Fain, of course, is not the only union activist who restricts himself to the reform of capitalism, believing it is possible, without holding a broader political view of what the working class would have to do to achieve such reforms. (And despite his borrowed, “eat-the-rich” T-shirt, Fain shows no broader view beyond what seems possible within the framework of this society.) The union oppositions, just like the bureaucracies they oppose, are filled with such people.
The real problem is not the existence of Fain, nor people like him in the unions. It’s the fact that there is a lack of communist militants in the working class and in the unions.
In 1848, Marx and Engels, in the Communist Manifesto, writing about what the new communists should do, said: “Thus they fight for the attainment of the immediate ends, for the enforcement of the momentary interests of the working class; but in the movement of the present, they represent and take care of the future of the movement.” This was written at a time when Marx and Engels believed that the highpoint of capitalism was behind them, that capitalism’s decline could only produce deeper crises, more poverty, and greater discipline imposed on the working class. In fact, the period of capitalist expansion was still in front of them, as they soon recognized. But what is interesting about what they wrote in 1848 is that they already saw that the working class can defend itself in the present only if it is in the same process taking care of the future, i.e., for them, there was a necessary reciprocity between reform and revolution.
The global situation makes that view many times more necessary today. We are far past the brief anomalous situation after World War II, when American capitalism could alleviate the misery of part of the working class only because the catastrophe of the war had ground up its competitors, giving the U.S. a little extra fat. We aren’t there any more—although we do see the catastrophe of a new global war looming.
Already in 1940, looking at the vast mobilization of American workers that formed the CIO just a few years earlier, Trotsky wrote that the trade unions “can no longer be reformist, because the objective conditions leave no room for any serious and lasting reforms. The trade unions of our time can either serve as secondary instruments of imperialist capitalism for the subordination and disciplining of workers and for obstructing the revolution, or, on the contrary, the trade unions can become the instruments of the revolutionary movement of the proletariat.”
Trotsky addressed his words to the communist militants of his day, during the crisis of the 1930s, with war approaching, when the CIO was still a fresh creation. He saw in 1940 that if the unions did not carry out their fights, keeping in mind the aim of working class revolution, they could only end up subordinating and disciplining the workers. Not only would they stand in the way of revolution, they would not bring about lasting reforms.
The situation we are in today is like the one Trotsky discussed, but magnified many times over. The globe is engulfed in wars, the approach of which has made itself felt even in Europe, and soon will do in the U.S. The economy has been in a crisis for more than half a century, one from which the capitalists, whose system created it, cannot get out of. The situation confronting working people is one of unending disaster.

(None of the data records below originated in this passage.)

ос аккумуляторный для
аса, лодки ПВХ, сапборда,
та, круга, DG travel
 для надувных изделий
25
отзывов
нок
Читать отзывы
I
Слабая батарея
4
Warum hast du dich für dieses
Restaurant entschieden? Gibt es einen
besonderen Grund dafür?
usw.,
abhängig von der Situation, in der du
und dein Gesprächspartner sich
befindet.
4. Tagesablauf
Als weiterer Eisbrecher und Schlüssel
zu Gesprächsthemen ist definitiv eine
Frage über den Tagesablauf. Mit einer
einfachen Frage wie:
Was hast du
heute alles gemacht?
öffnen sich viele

In the midst of catastrophes, the idea that a union, with a somewhat more combative stance, can reform the situation is a dangerous illusion. It’s in the bourgeoisie’s interest that this illusion be fastened on the workers.
The real problem is not Fain and people like him, although they work to “subordinate and discipline” the workers—whether consciously or not, it doesn’t matter. They will be free to do that until there are enough communist militants in the working class, with the weight needed to contest with them.
1 The various facilities are listed on the UAW.org website. To find the facilities for GM, for example, go to UAW.org/gm2023/ Ratification Vote Tracker.
2 The 13 are the companies that compete with the Detroit Three. Left out of this plan are the “independent” parts plants, the part of the industry whose particularly low wages maintain profits at the Detroit Three.